Now, we will find \[\theta \] and \[r\], we get
\[\begin{array}{l}r = \sqrt {{{\left( {\dfrac{{\sqrt 3 }}{2}} \right)}^2} + {{\left( {\dfrac{1}{2}} \right)}^2}} \\r = \sqrt {\dfrac{3}{4} + \dfrac{1}{4}} \\r = 1\end{array}\]
And
\[\begin{array}{l}\theta = {\tan ^{ - 1}}\left( {\dfrac{{\dfrac{{\sqrt 3 }}{2}}}{{\dfrac{1}{2}}}} \right)\\\theta = {\tan ^{ - 1}}\sqrt 3 \end{array}\]
As we know that \[\tan \dfrac{\pi }{6} = \sqrt 3 \].
So, we get
\[\begin{array}{l}\theta = {\tan ^{ - 1}}\left( {\tan \dfrac{\pi }{6}} \right)\\\theta = \dfrac{\pi }{6}\end{array}\]
Further, we will substitute these values in the formula \[z = r\left( {\cos \theta + i\sin \theta } \right)\], we get
\[z = \cos \dfrac{\pi }{6} + i\sin \dfrac{\pi }{6}\]
Further, we will find \[{(\mathop z\limits^ - )^{100}}\].
To find \[{(\mathop z\limits^ - )^{100}}\] firstly we will take the conjugate of \[z\]
As we know, the conjugate of the real function cannot change the sign whereas the conjugate of the imaginary function changes the sign from positive to negative.
Therefore, we get,
\[\overline z = \cos \left( {\dfrac{\pi }{6}} \right) - i\sin \left( {\dfrac{\pi }{6}} \right)\]
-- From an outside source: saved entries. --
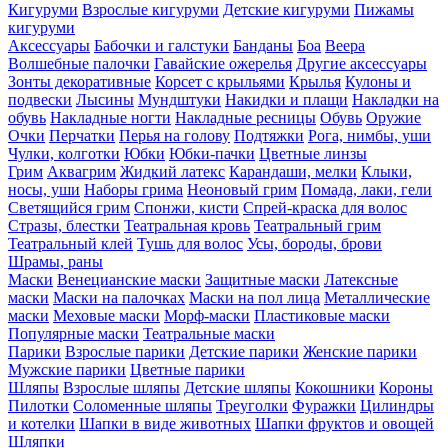
Кигуруми
Взрослые кигуруми
Детские кигуруми
Пижамы
кигуруми
Аксессуары
Бабочки и галстуки
Банданы
Боа
Веера
Волшебные палочки
Гавайские ожерелья
Другие аксессуары
Зонты декоративные
Корсет с крыльями
Крылья
Кулоны и
подвески
Лысины
Мундштуки
Накидки и плащи
Накладки на
обувь
Накладные ногти
Накладные ресницы
Обувь
Оружие
Очки
Перчатки
Перья на голову
Подтяжки
Рога, нимбы, уши
Чулки, колготки
Юбки
Юбки-пачки
Цветные линзы
Грим
Аквагрим
Жидкий латекс
Карандаши, мелки
Клыки,
носы, уши
Наборы грима
Неоновый грим
Помада, лаки, гели
Светящийся грим
Спонжи, кисти
Спрей-краска для волос
Стразы, блестки
Театральная кровь
Театральный грим
Театральный клей
Тушь для волос
Усы, бороды, брови
Шрамы, раны
Маски
Венецианские маски
Защитные маски
Латексные
маски
Маски на палочках
Маски на пол лица
Металлические
маски
Меховые маски
Морф-маски
Пластиковые маски
Популярные маски
Театральные маски
Парики
Взрослые парики
Детские парики
Женские парики
Мужские парики
Цветные парики
Шляпы
Взрослые шляпы
Детские шляпы
Кокошники
Короны
Пилотки
Соломенные шляпы
Треуголки
Фуражки
Цилиндры
и котелки
Шапки в виде животных
Шапки фруктов и овощей
Шляпки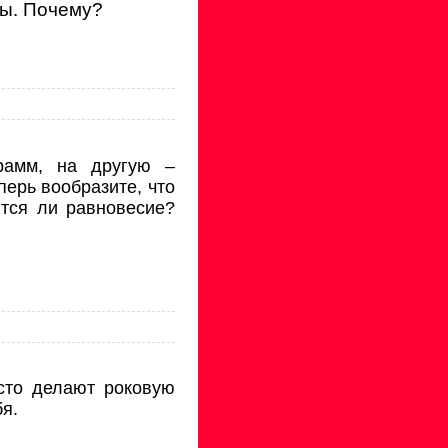
ды. Почему?
рамм, на другую –
перь вообразите, что
тся ли равновесие?
сто делают роковую
бя.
Now we will take\[100\] as a power of conjugate of term \[z\], we get;
\[{\left( {\mathop z\limits^ - } \right)^{100}} = {\left[ {\cos \left( {\dfrac{\pi }{6}} \right) - i\sin \left( {\dfrac{\pi }{6}} \right)} \right]^{100}}\]
Further, we will apply the demoivre’s theorem that is \[{\left( {\cos \theta + i\sin \theta } \right)^n} = \left( {\cos n\theta + i\sin n\theta } \right)\], we get
\[\begin{array}{l}{\left( {\mathop z\limits^ - } \right)^{100}} = \cos \left( {\dfrac{{100\pi }}{6}} \right) - i\sin \left( {\dfrac{{100\pi }}{6}} \right)\\{\left( {\mathop z\limits^ - } \right)^{100}} = \cos \left( {\dfrac{{50\pi }}{3}} \right) - i\sin \left( {\dfrac{{50\pi }}{3}} \right)\end{array}\]
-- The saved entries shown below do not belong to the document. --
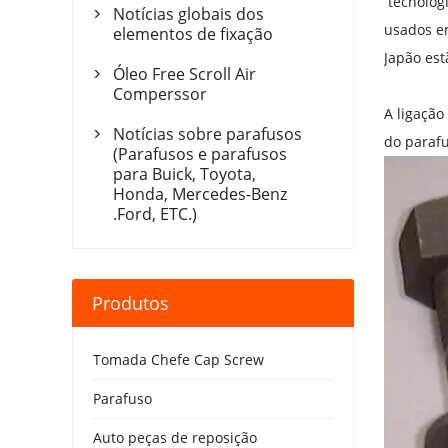
tecnologi
Notícias globais dos

usados ​​
elementos de fixação
Japão est
Óleo Free Scroll Air

Comperssor
A ligação
Notícias sobre parafusos

do parafu
(Parafusos e parafusos
para Buick, Toyota,
Honda, Mercedes-Benz
.Ford, ETC.)
Produtos
Tomada Chefe Cap Screw
Parafuso
Auto peças de reposição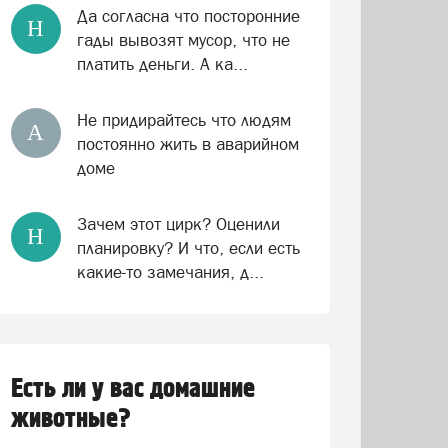
Да согласна что посторонние
Н
гады вывозят мусор, что не
платить деньги. А ка...
Не придирайтесь что людям
А
постоянно жить в аварийном
доме
Зачем этот цирк? Оценили
Н
планировку? И что, если есть
какие-то замечания, д...
Есть ли у вас домашние
животные?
Now, we simplify \[\theta \] in the above expression in the multiple of \[2\pi \] to find the quadrant, we get
\[\begin{array}{l}{\left( {\mathop z\limits^ - } \right)^{100}} = \cos \left( {16\pi + \dfrac{{2\pi }}{3}} \right) - i\sin \left( {16\pi + \dfrac{{2\pi }}{3}} \right)\\{\left( {\mathop z\limits^ - } \right)^{100}} = \cos \left( {\dfrac{{2\pi }}{3}} \right) - i\sin \left( {\dfrac{{2\pi }}{3}} \right)\end{array}\]
Further, we will again simplifying the \[\theta \] in the above expression, we get
\[{\left( {\mathop z\limits^ - } \right)^{100}} = - \cos \left( {\dfrac{\pi }{3}} \right) - i\sin \left( {\dfrac{\pi }{3}} \right)\]
Now we can see that the \[\sin \]and \[\cos \]is negative. Therefore, it is only the third quadrant in which both are negative.

Hence, Option C) is the correct answer.

Note:
In this type of question, we should remember how to convert a complex number equation into a trigonometric equation and we should always remember how to find conjugate of any complex number and also Demoivre’s theorem. We should be very careful while simplifying the trigonometric function values and also remember the concept of a quadrant.